I posted a similar topic in general, and still have found no solution. I am running into a very weird situation, where kspaceFirstOrder-CUDA fails to open the input h5 file. It seems unable to open or locate the file:
me@cluster_node:/clusterpath/KWaveSimulationsCorrect/rng806480170$ kspaceFirstOrder-CUDA -i ./rholo3d_kwave_input.h5 -o test.h5
┌───────────────────────────────────────────────────────────────┐
│ kspaceFirstOrder-CUDA v1.3 │
├───────────────────────────────────────────────────────────────┤
│ Reading simulation configuration: Failed │
└───────────────────────────────────────────────────────────────┘
┌───────────────────────────────────────────────────────────────┐
│ !!! K-Wave experienced a fatal error !!! │
├───────────────────────────────────────────────────────────────┤
│ Error: File ./rholo3d_kwave_input.h5 was not found or cannot │
│ be opened.: iostream error │
├───────────────────────────────────────────────────────────────┤
│ Execution terminated │
└───────────────────────────────────────────────────────────────┘
The weird thing is, that the same program can use the same input files and it works, when i start the program on my local pc, instead of the cluster i want to use everything works fine.
me@mypc:/cluster_remote_smtp_access/KWaveSimulationsCorrect/rng806480170$ kspaceFirstOrder-CUDA -i rholo3d_kwave_input.h5 -o test.h5
┌───────────────────────────────────────────────────────────────┐
│ kspaceFirstOrder-CUDA v1.3 │
├───────────────────────────────────────────────────────────────┤
│ Reading simulation configuration: Done │
│ Selected GPU device id: 0 │
│ GPU device name: NVIDIA GeForce GTX 1650 Ti │
│ Number of CPU threads: 16 │
│ Processor name: Intel(R) Core(TM) i9-10885H CPU @ 2.40GHz │
├───────────────────────────────────────────────────────────────┤
│ Simulation details │
├───────────────────────────────────────────────────────────────┤
│ Domain dimensions: 256 x 256 x 128 │
│ Medium type: 3D │
│ Simulation time steps: 828 │
├───────────────────────────────────────────────────────────────┤
│ Initialization │
├───────────────────────────────────────────────────────────────┤
│ Memory allocation: Done │
The files are created by Matlab2019b, since newer versions crash in various ways, i.e. 2022a:
Error using hdf5lib2
Unable to open the file because of HDF5 Library error. Reason:Unknown
Error in H5F.open (line 130)
file_id = H5ML.hdf5lib2('H5Fopen', filename, flags, fapl, is_remote);
Error in h5write (line 108)
file_id = H5F.open(Filename,flags,fapl);
Error in writeMatrix (line 204)
h5write(filename, ['/' matrix_name], matrix);
Error in kspaceFirstOrder_saveToDisk (line 462)

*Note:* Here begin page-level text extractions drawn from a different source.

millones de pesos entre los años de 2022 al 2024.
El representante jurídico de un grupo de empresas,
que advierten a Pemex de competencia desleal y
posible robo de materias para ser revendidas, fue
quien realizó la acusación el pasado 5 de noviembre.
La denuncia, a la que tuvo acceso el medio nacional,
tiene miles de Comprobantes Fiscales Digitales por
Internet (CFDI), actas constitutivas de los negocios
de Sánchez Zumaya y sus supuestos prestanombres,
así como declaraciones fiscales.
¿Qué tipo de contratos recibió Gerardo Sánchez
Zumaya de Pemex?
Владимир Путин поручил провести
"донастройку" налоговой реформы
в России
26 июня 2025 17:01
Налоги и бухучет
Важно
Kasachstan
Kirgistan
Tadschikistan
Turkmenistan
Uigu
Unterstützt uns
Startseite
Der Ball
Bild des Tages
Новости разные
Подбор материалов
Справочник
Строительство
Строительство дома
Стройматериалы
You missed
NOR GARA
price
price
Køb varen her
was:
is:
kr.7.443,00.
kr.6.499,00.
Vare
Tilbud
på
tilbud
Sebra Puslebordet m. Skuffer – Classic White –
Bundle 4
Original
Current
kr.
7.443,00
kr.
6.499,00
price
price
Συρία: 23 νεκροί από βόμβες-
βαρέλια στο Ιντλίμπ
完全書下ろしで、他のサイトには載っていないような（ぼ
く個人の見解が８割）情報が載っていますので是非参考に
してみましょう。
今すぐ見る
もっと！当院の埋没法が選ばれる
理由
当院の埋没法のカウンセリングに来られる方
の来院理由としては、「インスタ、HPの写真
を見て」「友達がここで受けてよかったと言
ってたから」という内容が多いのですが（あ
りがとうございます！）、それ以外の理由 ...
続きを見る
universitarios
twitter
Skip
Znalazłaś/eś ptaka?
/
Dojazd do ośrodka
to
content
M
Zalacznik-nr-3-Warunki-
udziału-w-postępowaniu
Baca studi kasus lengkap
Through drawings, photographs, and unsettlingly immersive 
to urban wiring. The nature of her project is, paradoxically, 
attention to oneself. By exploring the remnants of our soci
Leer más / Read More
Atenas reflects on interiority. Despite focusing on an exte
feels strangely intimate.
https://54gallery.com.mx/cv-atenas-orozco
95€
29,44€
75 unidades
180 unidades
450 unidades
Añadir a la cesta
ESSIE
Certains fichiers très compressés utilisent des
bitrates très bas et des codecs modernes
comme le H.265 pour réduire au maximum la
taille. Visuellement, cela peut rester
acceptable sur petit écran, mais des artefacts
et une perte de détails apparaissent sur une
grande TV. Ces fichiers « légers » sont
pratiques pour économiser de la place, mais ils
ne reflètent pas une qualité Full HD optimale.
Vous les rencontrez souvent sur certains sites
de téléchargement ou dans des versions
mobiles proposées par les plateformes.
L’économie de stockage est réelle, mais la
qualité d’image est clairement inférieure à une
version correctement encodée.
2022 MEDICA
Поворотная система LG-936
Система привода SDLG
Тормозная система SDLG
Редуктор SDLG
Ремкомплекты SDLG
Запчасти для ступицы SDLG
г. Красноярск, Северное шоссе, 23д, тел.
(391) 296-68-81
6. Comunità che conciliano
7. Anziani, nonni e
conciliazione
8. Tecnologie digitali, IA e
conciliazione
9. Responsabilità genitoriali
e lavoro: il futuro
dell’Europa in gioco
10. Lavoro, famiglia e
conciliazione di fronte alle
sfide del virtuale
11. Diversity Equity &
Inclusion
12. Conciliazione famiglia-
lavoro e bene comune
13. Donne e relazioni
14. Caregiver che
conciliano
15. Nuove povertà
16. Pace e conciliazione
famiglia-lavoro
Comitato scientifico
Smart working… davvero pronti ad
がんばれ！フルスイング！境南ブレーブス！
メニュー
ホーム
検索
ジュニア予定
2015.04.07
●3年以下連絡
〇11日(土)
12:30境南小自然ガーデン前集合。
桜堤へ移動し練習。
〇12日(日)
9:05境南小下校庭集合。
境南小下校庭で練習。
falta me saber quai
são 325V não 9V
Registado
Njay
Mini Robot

writeMatrix(flags.save_to_disk, eval(variable_list{cast_index}), variable_list{cast_index}, hdf_compression_level);
Error in kspaceFirstOrder3D (line 673)
kspaceFirstOrder_saveToDisk;
Error in init_kwave_sim (line 169)
sensor_data = kspaceFirstOrder3D(kgrid, medium, source, sensor, input_args{:});
Now i do not even know where to start debugging this.
First problem could be, that the file isn't there, but i checked that like 100 times. It could be some weird access stuff, but i never ran into problems before, though i obviously do not have sudo rights on the cluster.
I assume, since the binaries are statically linked everything is contained within them, and i do not need to worry about CUDA versions or hdf5 versions. Is that correct? Also does the Card i run it on matter? I assume it just works for all new Nvidia cards, like A100, Tesla V100 etc, correct?
Does anyone have any ideas that go beyond "have you checked if the file is really there?"